Re: NetSurf 3.6 web browser released!
« Reply #28 on: November 22, 2016, 05:54:45 PM »
Quote from: utri007;816729
Slow down effect is gone, it was actual "show stopper". :) Now browser is actually usefull. Now it loads first page longer than it used to, but lets see if it gets faster.
I'm working on it, or rather, working on the slab allocator in clib2.

The next set of changes is already checked in. The goal is to speed up allocation and deallocation operations so that the number of "slabs" already in use no longer affects the time spent performing these operations.

Chris sent me a log file which detailed that at times there were more than 800 "slabs" in play. I expect that this number must have had a significant negative effect on overall performance.

Let's see how today's changes fare. Unfortunately, the changes currently result in higher memory usage figures.
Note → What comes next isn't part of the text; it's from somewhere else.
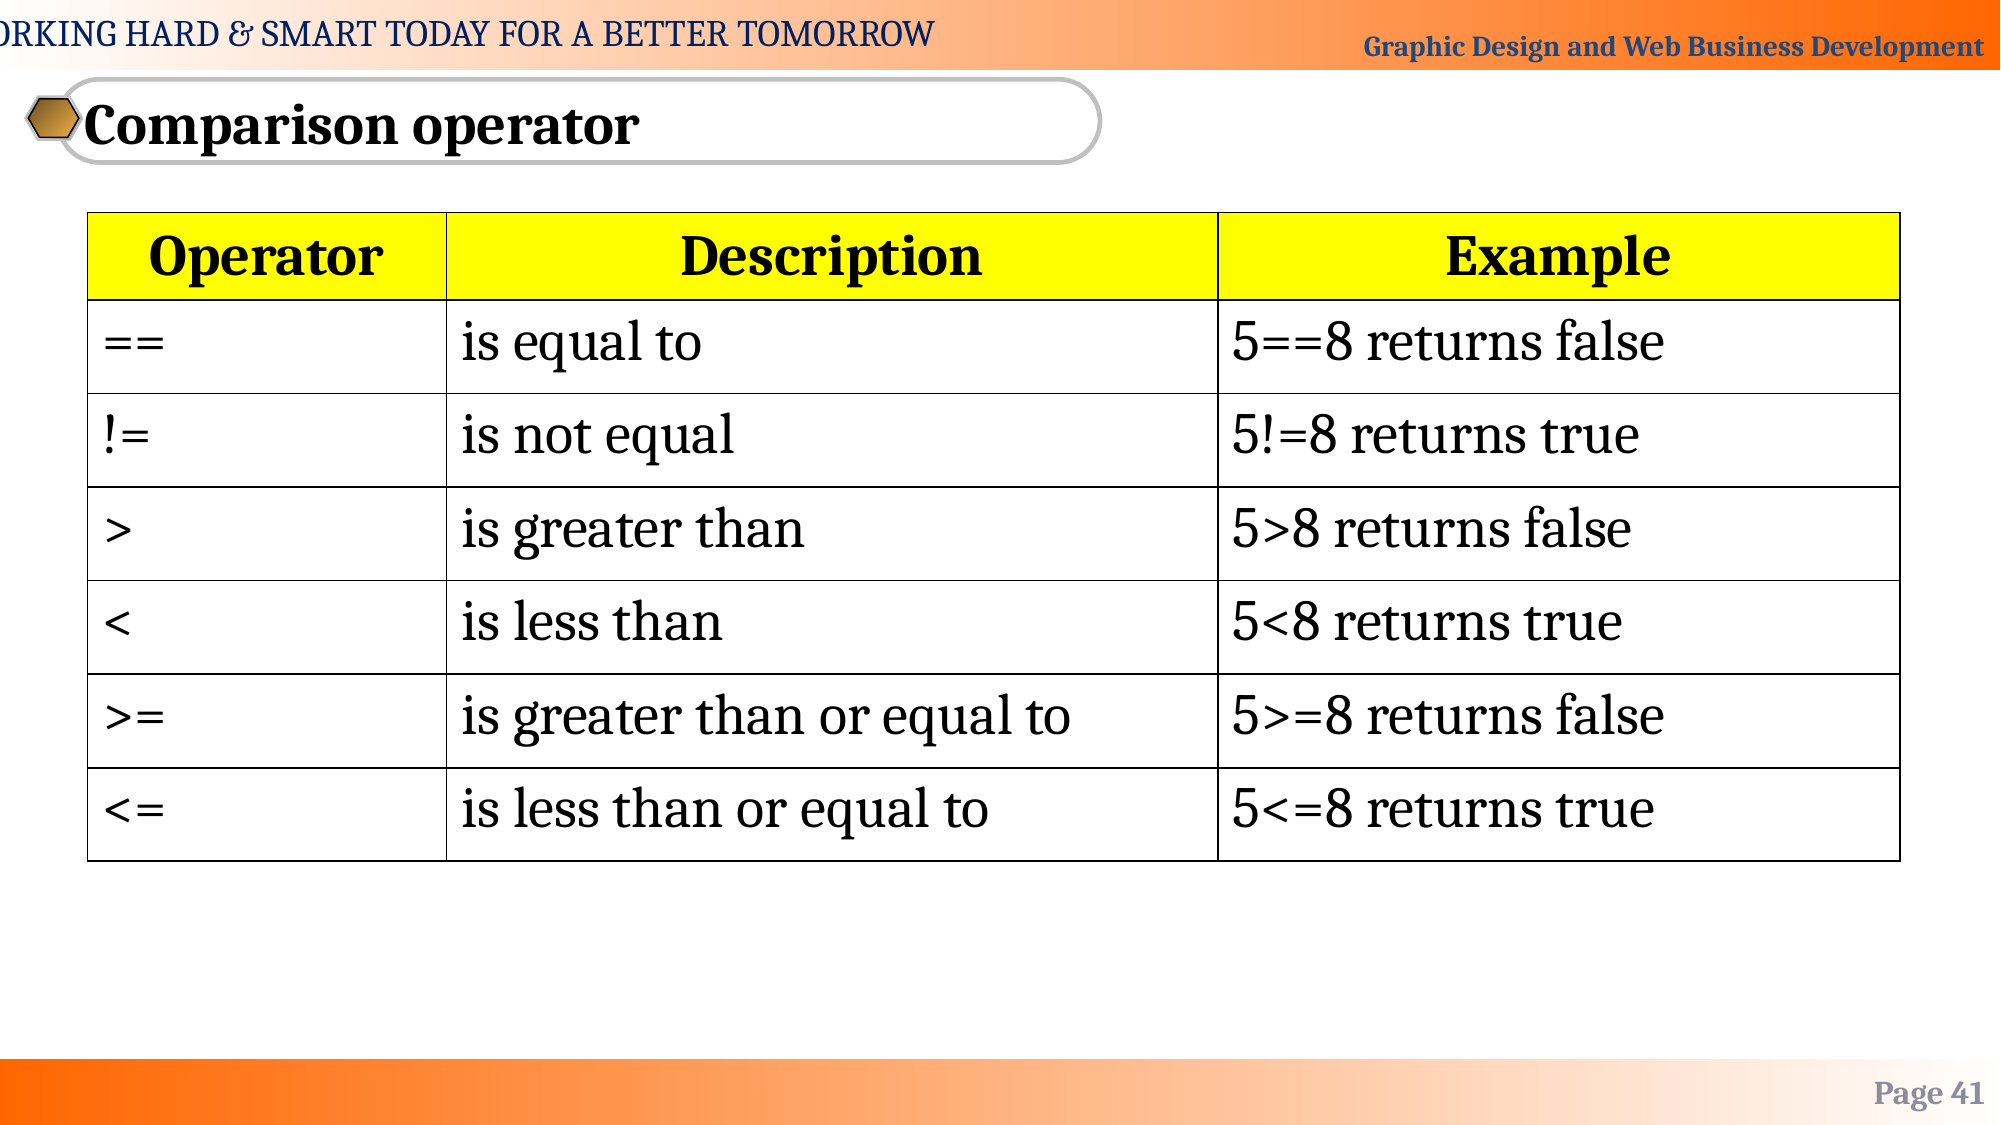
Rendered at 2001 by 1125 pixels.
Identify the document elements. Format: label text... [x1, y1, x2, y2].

But I think I have a solution for that problem, too.
 

Offline wawrzon

Re: NetSurf 3.6 web browser released!
« Reply #29 from previous page: November 22, 2016, 07:02:32 PM »
@olsen
i dont remember very well, as its a longer while ago now, but tlsf by chris hodges and subsequently patched by cosmos are replacements for the genuine system allocator (which may have caused problems with legacy apps) rather than statically linked against an application for internal use. thats pretty different to what you are trying to achieve, so i doubt the mentioned results are relevant, but also im not sure if the other participants understand the difference.